The Department of Finance was warned by one of its own staffers that waiving a $41,000 debt owed by a senior official was likely illegal but it fully waived the debt anyway.
The Finance staffer provided written advice that waiving the $41,073 debt – owed by Chris Jose of the nation’s media regulator, the Australian Communications and Media Authority (ACMA) – would ‘not be consistent’ with either the law ‘or the current approaches to such matters’.
The Department of Finance, headed by Finance Secretary, Coalition appointee Rosemary Huxtable, approved the waiver regardless.
That very same day.
The explosive revelations are contained in a 40-page report – marked ‘OFFICIAL: Sensitive Legal Privilege’ – that was completed last month by the Commonwealth Ombudsman, following a year-long secret investigation into the affair.
The staffer warned the Department of Finance in an official briefing dated 13 August 2020 that there was a ‘legal obligation on the Commonwealth to recover overpayments’ and warned Finance against waiving the debt.
The official internal briefing states:
‘There are many examples of debts arising from Agency error not being waived, including APS staff debts, taxation debts [and] Centrelink benefit overpayments.
There is no reason in this case that justifies why a statutory office holder should be treated differently.
I recommend you do not authorise this waiver.’
The internal briefing was supplied to senior Finance officials on 13 August 2020.
That same day, Finance wrote a letter to the Department of Treasury saying it had authorised the full waiving of the Jose debt.
The Ombudsman investigation says:
‘That letter did not set out the reasons for [Finance’s] decision.’
As revealed Tuesday, 53 illegal payments totalling $41,073 were made to Chris Jose, a top official at the ACMA.
As well as receiving his full-time salary at ACMA – for two years, from May 2018 to April 2020 – Jose had also been illegally receiving a salary for his part-time role as a councillor of the National Competition Council (NCC).
The Remuneration Tribunal Act states that public servants being paid for full-time positions cannot also be paid for part-time public service positions.
The Commonwealth Ombudsman’s report into the Jose scandal, of which a copy has been obtained, is marked: ‘OFFICIAL: Sensitive Legal Privilege’.
It reveals that despite the NCC payments to Jose being clearly illegal and in breach of the Remuneration Tribunal Act, rather than recovering the debt, top government officials across at least five federal agencies went to great lengths, at extensive taxpayer cost, to allow Jose to keep the money.
Those implicated include the Department of Prime Minister and Cabinet; the Department of Treasury; the Department of Finance; the National Competition Commission (NCC); and, by extension, competition regulator the Australian Competition and Consumer Commission (the ACCC provides all of the NCC’s staff).

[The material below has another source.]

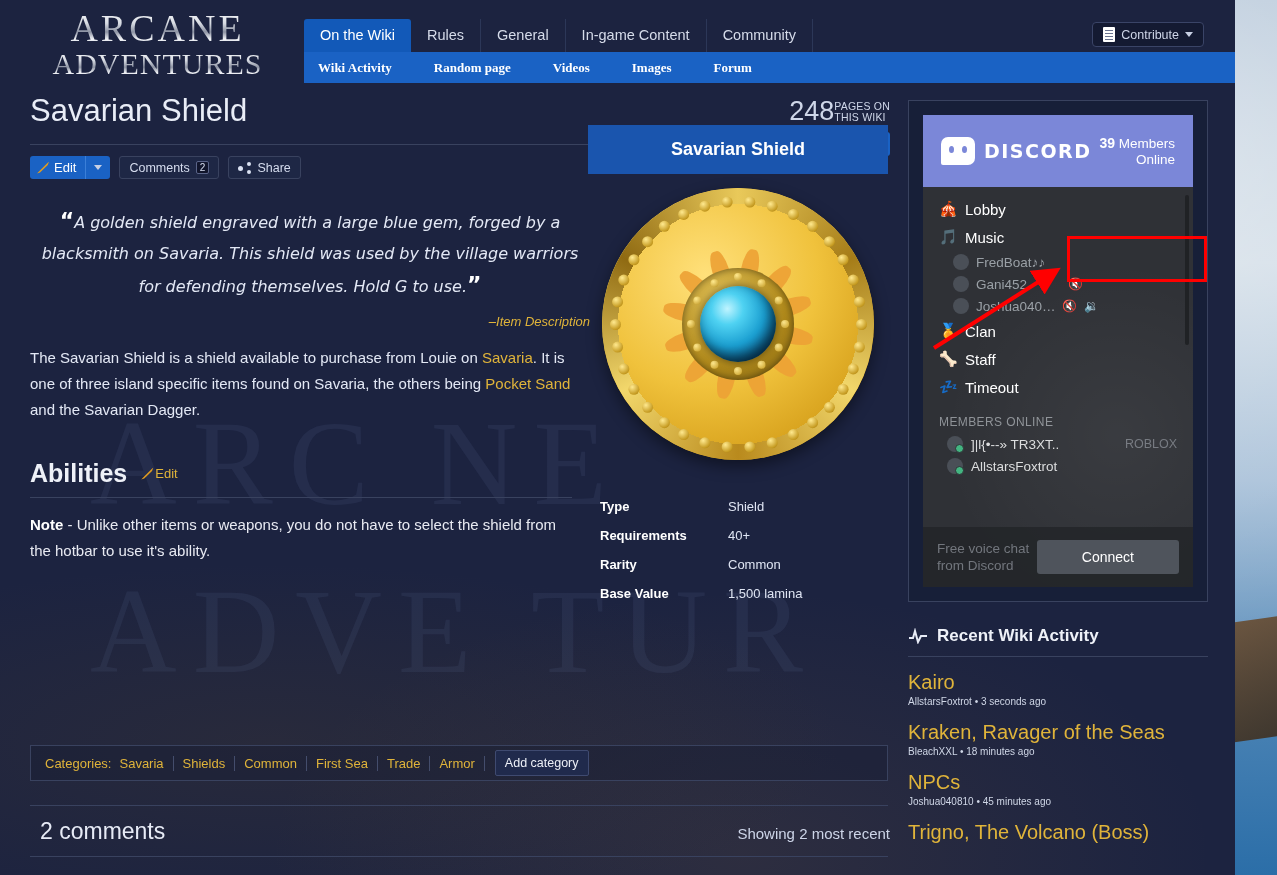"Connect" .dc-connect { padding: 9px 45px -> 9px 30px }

The Finance staffer’s briefing to Finance officials regarding the proposed Jose debt waiver is extremely damning.
The name of the staffer has been redacted from the Ombudsman’s report, but is identified as a ‘Claims Officer within Finance’.
The staffer briefed senior Finance officials that issuing a waiver would neither be consistent with the law nor with standard government procedure.
The advice states:
‘I do not consider that waiver based on the information currently available would be consistent with RMG 401 framework or the current approach to such matters.’
The staffer further warned that the submission seeking the waiver of the Jose debt – which came from the Department of Treasury – contained serious “gaps”.
‘No information is provided about either debt management options and whether they may be more appropriate,’ the staffer briefed Finance Officials.
In addition:
‘RMG 401 guides that the existence of other debt management arrangements and whether they would be more appropriate must be considered.
The aspect is not addressed in the Treasury submission.’
The minister responsible for ASIC is Treasurer Josh Frydenberg. Treasurer Frydenberg has repeatedly declined to comment.
The Finance staffer wrote to Finance officials:
‘I have attached a decision letter for your use should you be minded to waive the [debt].
However... I recommend that you not authorise this waiver.’
The Commonwealth Ombudsman’s report states that that same day, ‘in a letter dated 13 August 2020’, Finance wrote to Treasury informing it that it had authorised the waiver, of $41,073.06.